И вновь за столом воцарилось долгое напряженное молчание. Анна-Мария-Луиза едва сдерживала слезы.
— Но ведь Франция наверняка располагает достаточными властью и влиянием? — сказала мать и улыбнулась королю. — Вся Европа только и говорит, что о роскошном дворе «короля-солнце».
На его лице не дрогнул ни один мускул.
— Но такая роскошь стоит денег. И добыть их можно только на брачном рынке.
— Но если Ее Высочество не хочет выходить замуж, — продолжала мать с явным сочувствием в голосе, — то в этом нет насущной необходимости?
— Это — не вопрос выбора. Это — вопрос долга и приличия, — ответил король.
— Кроме того, женщине нужен мужчина, чтобы повелевать ею и защищать ее, — добавила королева Анна. — Мой супруг король скончался почти двадцать лет тому, и я не знаю, что бы делала без помощи и совета моего дорогого Жюля, — и она ласково улыбнулась кардиналу Мазарини, который, откинувшись на спинку стула, хмурил брови, не сводя глаз с лица моей матери.
— Но при этом вы многие годы были регентшей короля, — заметила maman. — Вы сами вырастили двух сыновей, как я воспитываю своих дочерей после смерти моего дорогого супруга.
— В самом деле, — согласилась королева Анна. — Это правда.

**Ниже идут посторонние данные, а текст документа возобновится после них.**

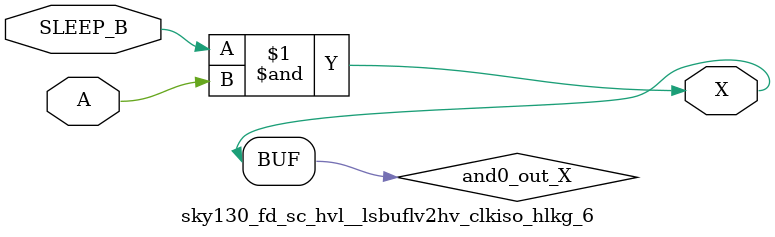
<source format=v>
module sky130_fd_sc_hvl__lsbuflv2hv_clkiso_hlkg_6 (
    X      ,
    A      ,
    SLEEP_B
);
    output X      ;
    input  A      ;
    input  SLEEP_B;
    wire SLEEP     ;
    wire and0_out_X;
    not not0 (SLEEP     , SLEEP_B        );
    and and0 (and0_out_X, SLEEP_B, A     );
    buf buf0 (X         , and0_out_X     );
endmodule
</source>
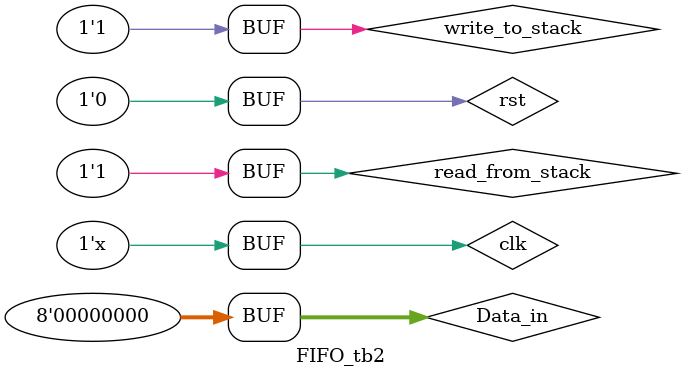
<source format=v>
`timescale 1ns/1ns
module FIFO_tb2;
 reg clk,rst;
 reg[7:0] Data_in;
 reg write_to_stack,read_from_stack;
 wire [7:0] Data_out;
 FIFO_buffer U1(clk,rst,write_to_stack,read_from_stack,Data_in,Data_out);
 initial
  begin
   clk=0;
   rst=1;
   Data_in=0;
   write_to_stack=1;
   read_from_stack=0;
   #5 rst=0;
   //#155 write_to_stack=0; 
   #135 read_from_stack=1;
  end
 initial
  begin
   repeat(15)
   #20 Data_in=Data_in+1;
  end
 always #10 clk=~clk;
endmodule
  
</source>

Кардинал Мазарини нахмурился, и королева поспешила добавить:
— Хотя у меня был самый лучший советчик и наставник.
Maman горячо продолжала:
— Хотя я очень скучаю о своем муже, я по праву владею титулом и поместьями, и моей обязанностью всегда было управлять ими ко всеобщему процветанию. К тому же у моего супруга хватало собственных забот. Замок Шато де Казенев принадлежит мне, а после меня он перейдет к моей дочери.
Анна-Мария-Луиза смотрела на нее блестящими от любопытства глазами.
— Выходит, мадам, вы полагаете возможным для женщины иметь свой собственный уголок мира и быть его хозяйкой?
— Разумеется, — ответила мать. — Женщины были святыми, воительницами и матерями. Они более чем способны сами позаботиться о себе. — И обе обменялись теплыми понимающими улыбками.
— А известно ли вам, что женщины несовершенны и зачаты в пороке, что они — искажение мужского начала? — с язвительным презрением осведомился кардинал Мазарини. — Святой Клемент говорил правду, когда сказал, что каждая женщина должна чувствовать себя раздавленной стыдом оттого, что она — женщина.